Notes for design of a DNA construct for bioproduction
Origin of replication of plasmid
(Mandatory for Global listeners, Optional MIT/Harvard) Elaborate further on other bioparts like RBS, terminators, operators you would use for a correct design and further bioproduction?
For overexpression, I would use an RBS close to the consensus sequence, and probably a double terminator to prevent any leaky readthrough. Finally, I might add an operator like lacO (or fully replace my T7 promoter with an inducible promoter) to add inducible control over gene expression in case the high expression ended up producing a toxic amount of protein.
(Hot! Extra points) What are aptamers and riboswitches and how can they be used for metabolic tuning or engineering in prokaryotes?
Aptamers and riboswitches are nucleic acid sequences that can bind to themselves and/or specific molecules, which allows for adding inducible control to promoters that are not typically inducible.
(Extra points) Now what approach can be used to join all these parts together? Make a quick analysis of their sequence in search of possibilities (search for restriction sites, etc)

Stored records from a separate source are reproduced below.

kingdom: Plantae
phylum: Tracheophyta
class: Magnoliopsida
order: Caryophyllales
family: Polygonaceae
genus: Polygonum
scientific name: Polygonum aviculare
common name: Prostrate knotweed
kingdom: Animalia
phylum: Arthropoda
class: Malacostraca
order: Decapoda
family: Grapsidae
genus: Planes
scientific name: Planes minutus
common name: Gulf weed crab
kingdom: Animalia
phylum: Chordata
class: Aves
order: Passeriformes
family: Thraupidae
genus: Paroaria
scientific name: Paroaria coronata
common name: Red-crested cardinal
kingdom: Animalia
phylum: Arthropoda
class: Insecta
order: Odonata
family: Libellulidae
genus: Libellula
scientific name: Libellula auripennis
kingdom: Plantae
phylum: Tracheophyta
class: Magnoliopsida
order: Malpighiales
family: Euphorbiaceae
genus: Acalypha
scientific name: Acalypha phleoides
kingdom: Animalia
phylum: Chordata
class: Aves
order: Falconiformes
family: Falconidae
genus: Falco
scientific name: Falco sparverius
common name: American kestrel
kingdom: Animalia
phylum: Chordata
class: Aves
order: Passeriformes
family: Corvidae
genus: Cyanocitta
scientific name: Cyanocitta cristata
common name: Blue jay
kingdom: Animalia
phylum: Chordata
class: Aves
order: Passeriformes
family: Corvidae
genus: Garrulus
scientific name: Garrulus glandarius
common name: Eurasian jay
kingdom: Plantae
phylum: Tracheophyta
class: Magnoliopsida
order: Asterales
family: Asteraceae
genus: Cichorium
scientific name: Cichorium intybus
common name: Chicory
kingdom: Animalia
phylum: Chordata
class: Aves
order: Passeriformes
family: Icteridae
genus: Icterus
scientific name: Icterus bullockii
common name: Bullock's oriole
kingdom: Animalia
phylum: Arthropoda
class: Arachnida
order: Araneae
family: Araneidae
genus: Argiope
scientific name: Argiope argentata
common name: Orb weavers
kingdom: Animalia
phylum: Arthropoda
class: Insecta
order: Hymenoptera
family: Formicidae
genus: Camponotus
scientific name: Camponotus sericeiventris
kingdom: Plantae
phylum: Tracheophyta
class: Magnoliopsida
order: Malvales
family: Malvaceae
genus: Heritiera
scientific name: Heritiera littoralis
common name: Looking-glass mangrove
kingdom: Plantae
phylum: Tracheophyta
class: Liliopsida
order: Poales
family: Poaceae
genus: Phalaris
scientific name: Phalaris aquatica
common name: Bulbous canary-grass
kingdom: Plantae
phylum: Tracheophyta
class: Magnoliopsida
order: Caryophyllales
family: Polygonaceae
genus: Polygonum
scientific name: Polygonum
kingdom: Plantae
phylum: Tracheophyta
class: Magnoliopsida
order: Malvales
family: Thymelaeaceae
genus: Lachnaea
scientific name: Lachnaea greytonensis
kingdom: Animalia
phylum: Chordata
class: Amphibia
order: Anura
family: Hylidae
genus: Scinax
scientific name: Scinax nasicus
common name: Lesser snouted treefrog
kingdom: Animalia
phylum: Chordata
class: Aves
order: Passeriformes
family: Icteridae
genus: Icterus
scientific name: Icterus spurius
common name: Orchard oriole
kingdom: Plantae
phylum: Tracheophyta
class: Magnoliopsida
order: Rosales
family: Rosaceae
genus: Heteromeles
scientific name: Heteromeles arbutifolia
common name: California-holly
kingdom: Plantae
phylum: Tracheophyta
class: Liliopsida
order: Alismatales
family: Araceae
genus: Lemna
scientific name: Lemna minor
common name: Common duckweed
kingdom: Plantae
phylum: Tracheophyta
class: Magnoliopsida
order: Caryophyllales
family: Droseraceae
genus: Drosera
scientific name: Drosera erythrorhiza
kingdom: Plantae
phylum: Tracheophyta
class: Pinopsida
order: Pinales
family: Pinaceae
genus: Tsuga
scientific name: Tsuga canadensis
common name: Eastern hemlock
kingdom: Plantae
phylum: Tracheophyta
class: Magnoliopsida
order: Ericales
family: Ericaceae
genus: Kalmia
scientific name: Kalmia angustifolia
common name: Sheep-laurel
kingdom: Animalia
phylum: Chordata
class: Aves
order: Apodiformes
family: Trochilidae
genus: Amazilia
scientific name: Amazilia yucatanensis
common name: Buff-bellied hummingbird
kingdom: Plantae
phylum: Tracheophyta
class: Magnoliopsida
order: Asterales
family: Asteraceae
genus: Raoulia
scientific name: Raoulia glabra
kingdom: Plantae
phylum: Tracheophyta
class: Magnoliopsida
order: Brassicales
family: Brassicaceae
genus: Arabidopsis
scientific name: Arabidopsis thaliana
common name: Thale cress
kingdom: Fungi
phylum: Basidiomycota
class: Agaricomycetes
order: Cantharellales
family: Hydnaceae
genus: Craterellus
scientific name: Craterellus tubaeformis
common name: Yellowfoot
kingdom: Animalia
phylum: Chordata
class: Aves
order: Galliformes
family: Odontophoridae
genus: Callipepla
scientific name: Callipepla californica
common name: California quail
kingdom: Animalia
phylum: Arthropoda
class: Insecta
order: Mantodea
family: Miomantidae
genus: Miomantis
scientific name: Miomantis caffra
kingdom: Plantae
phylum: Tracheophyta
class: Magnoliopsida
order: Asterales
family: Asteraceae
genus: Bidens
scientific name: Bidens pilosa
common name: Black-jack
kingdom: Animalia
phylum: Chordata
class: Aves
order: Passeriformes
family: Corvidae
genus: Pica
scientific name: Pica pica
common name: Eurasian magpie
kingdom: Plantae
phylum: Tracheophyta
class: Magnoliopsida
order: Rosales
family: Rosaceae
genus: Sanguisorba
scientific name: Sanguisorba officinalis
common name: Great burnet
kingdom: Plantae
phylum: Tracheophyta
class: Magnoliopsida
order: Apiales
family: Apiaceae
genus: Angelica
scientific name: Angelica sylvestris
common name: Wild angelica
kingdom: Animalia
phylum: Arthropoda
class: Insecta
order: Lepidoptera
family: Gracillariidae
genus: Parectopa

I’d probably use Gibson assembly to join all these parts so I don’t need to worry about designing restriction sites, just designing primers. However, Golden Gate assembly might work better if I want to be sub out different parts later.
(Extra Hot!!! Extra Points) Try to elaborate further on a biosynthetic pathway you would want to engineer in E. coli for production of a metabolite or product. What use could this bio-product have? Imagine dream applications!!!
(Extra points) For S. cerevisiae create an integration cassette for homologous recombination.